Film Review: The Hate U Give Makes the Personal Loss of Police Brutality Palpable

The Hate U Give (20th Century Fox)

The Pitch: An adaptation of Angie Thomas’ 2017 novel, The Hate U Give chronicles the troubled life of Starr Carter (Amandla Stenberg, The Hunger Games). Starr’s a 16-year-old living in Garden Heights, a drug-afflicted neighborhood in Hinesville, Georgia, with her parents and two brothers. Her father Maverick (Russell Hornsby) and mother Lisa (Regina Hall) send her to an affluent and predominantly white high school in a nearby community, in hopes of giving Starr a chance to leave her embattled roots. Like many teens, she worries about boys, friendships, and family.

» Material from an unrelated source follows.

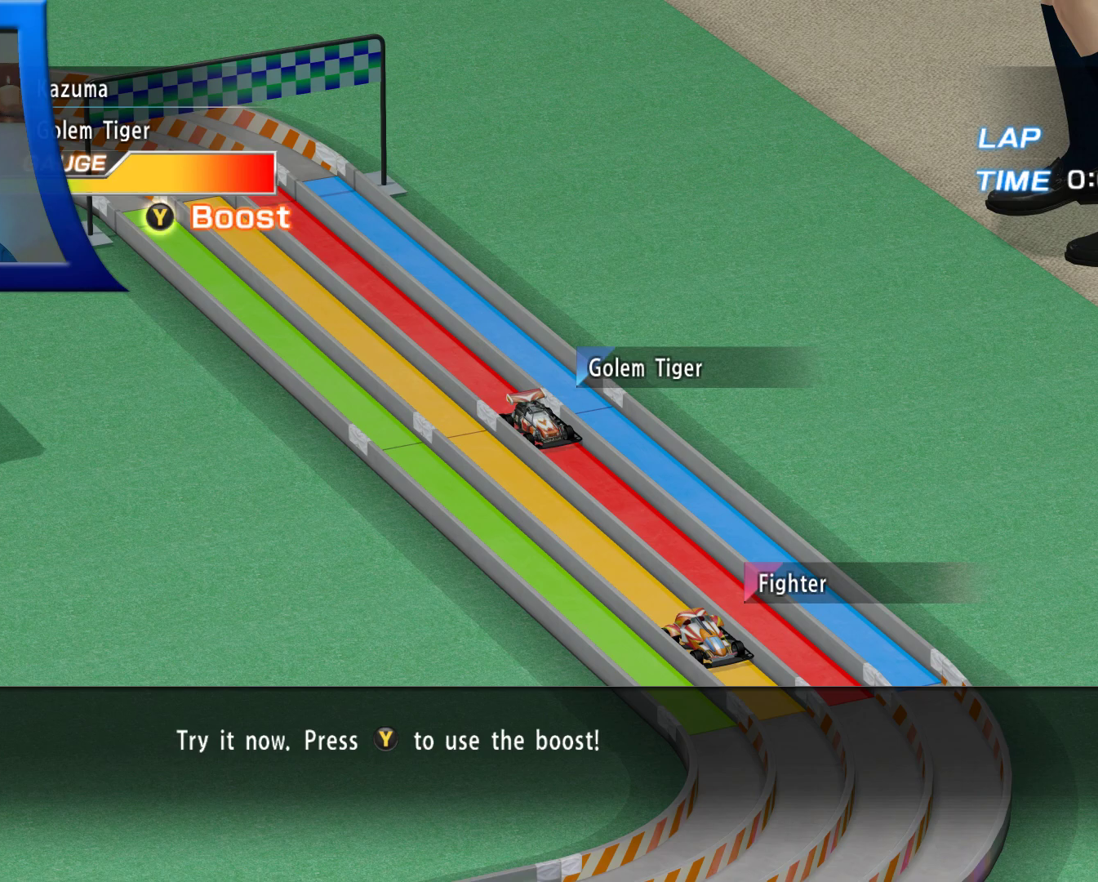
{"buttons": [], "left_stick": "center", "right_stick": "center", "button_events": []}
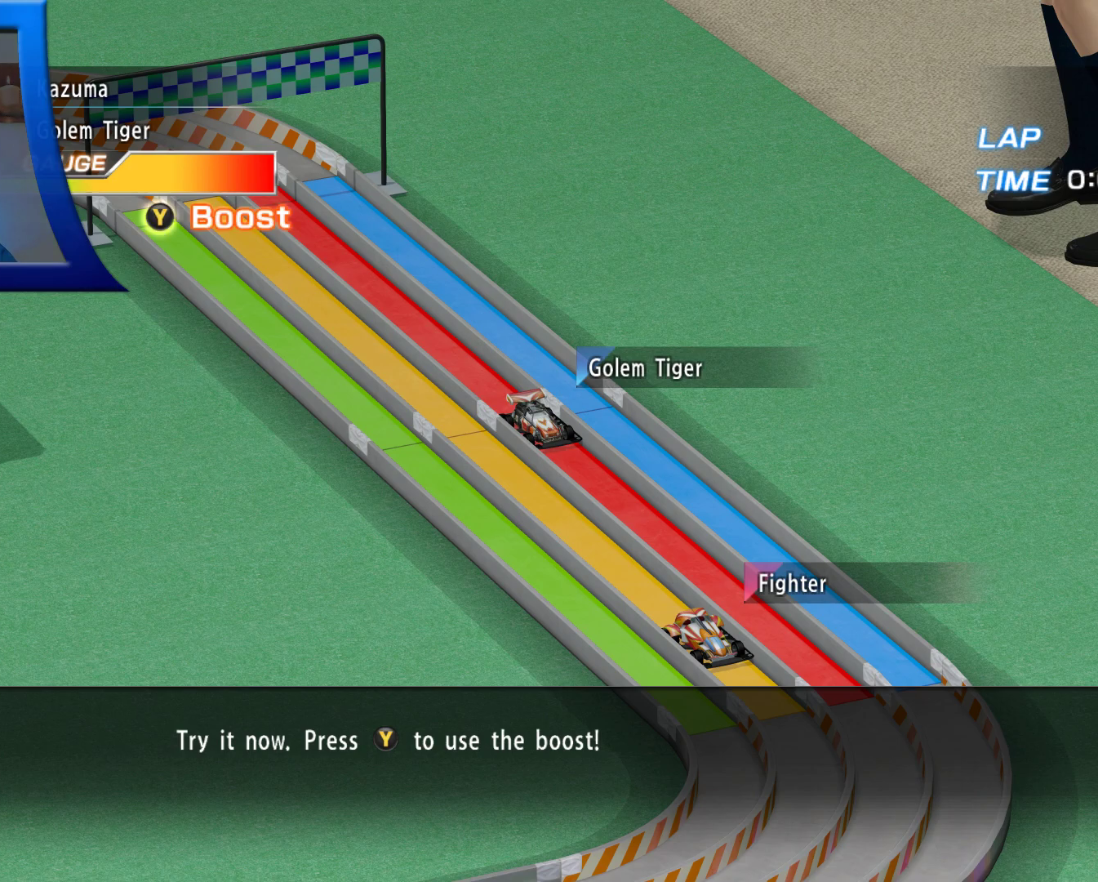
{"buttons": [], "left_stick": "center", "right_stick": "center", "button_events": []}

Unlike many teens, she witnesses firsthand the police murder of an old friend, Khalil (Algee Smith).

Riding a line of race and riot, life and death, Starr must decide if she has the courage to testify in front of a grand jury. She must decide what matters most, who she is, and who she wants to be.

Page to Screen: When Angie Thomas began writing The Hate U Give, it was a short, a creative writing project driven by the 2009 police shooting of Oscar Grant. What a world of difference a decade can make to for a work of art’s potential as a statement. That’s an eternity of dash-cam and cell phone footage since, and that very pain, that deathly repetitive history of minority plight holds firm within George Tillman Jr.’s strong adaptation. And it’s in remembrance of those tragedies that The Hate U Give thrives. No, this is not exploitation. Far from it. This is a social justice fable of a higher order, an empathetic, understandable, and reactive drama about tough times, a loss of innocence, and other grand-level concepts

The Hate U Give is a blend, in plainest terms. It is reactionary, alive with the tumult of every lost life at the hands of the police. But it is also very much a Fox 2000 production: modestly budgeted, plain-spoken, accessible, and ultimately quite impactful. It’s a rare privilege to walk in someone else’s shoes, and we are invited into Starr’s. She’s a fully realized, amiable teen. Through voiceover (a screenwriter’s best friend in literary adaptation, take that for what you will), nothing is spared. She tolerates her white friends’ appropriation of black culture (“someone watched Straight Outta Compton again last night”). Her silence and willingness to hear her father’s speech on the inevitability of being pulled over when black sends a needed chill. Her defiant voice and confidence to speak is felt when she shares her story of Khalil’s life over a megaphone, moments before a riot.

Perhaps it’s easier to understand when Starr shares her feelings with such purity. Starr experiences shock, loss, grief, fear, angst, truth, strength. These are the universal themes of The Hate U Give. But in spite of those commonalities, Tillman Jr. and his lead never lets you assume that we can all share these feelings. The Hate U Give is here to remind us of the hardship that is being born black in America. A “trap,” it’s called at one point.

The Love We Have: The Hate U Give deserves wide eyes and open hearts.

The Hate U Give firmly embraces its style of big studio narrative, and it effectively utilizes the tools of old school tear jerker and teen drama. When drama suddenly, sporadically happens – police magically appear, after a sudden physical altercation – it’s still rooted in a familiar reality. Where there’s a quibble, right around the corner there’s always a great moment. Starr’s uprising on the streets. Starr giving a learning moment with a hairbrush to illustrate that it’s not a gun. There is urgency you can’t ignore here. Tear gas. Walkouts. Dates and dances and the stuff of youth layered with simmering tension. Fire and calamity and protests against a system (judicial, socioeconomic, you name it) utterly broken.

For these reasons, we have to give a little love back to this movie.

The Verdict: Starr’s struggles of identity, of truth, of justice, of adolescence and womanhood capture the tear-filled feelings of daily American crisis. Khalil’s death hits hard in the wake of Tamir Rice, Laquan MacDonald, and so many other black youths killed by the police on camera. Starr’s anxiety to speak up is rooted in so many other women’s fear of coming forward. While it deals in the traditional melodramatics, straight from the ‘ol Hollywood emotion factory, Tillman Jr.’s aim seems true. The Hate U Give feels so Right Damn Now that you could leave the theater and see its stories on the nightly news.

Where’s It Playing?: The Hate U Give is rolling into a larger expansion this weekend. October 19th, the official release, is when the movie arrives on 2,300 screens. Make plans.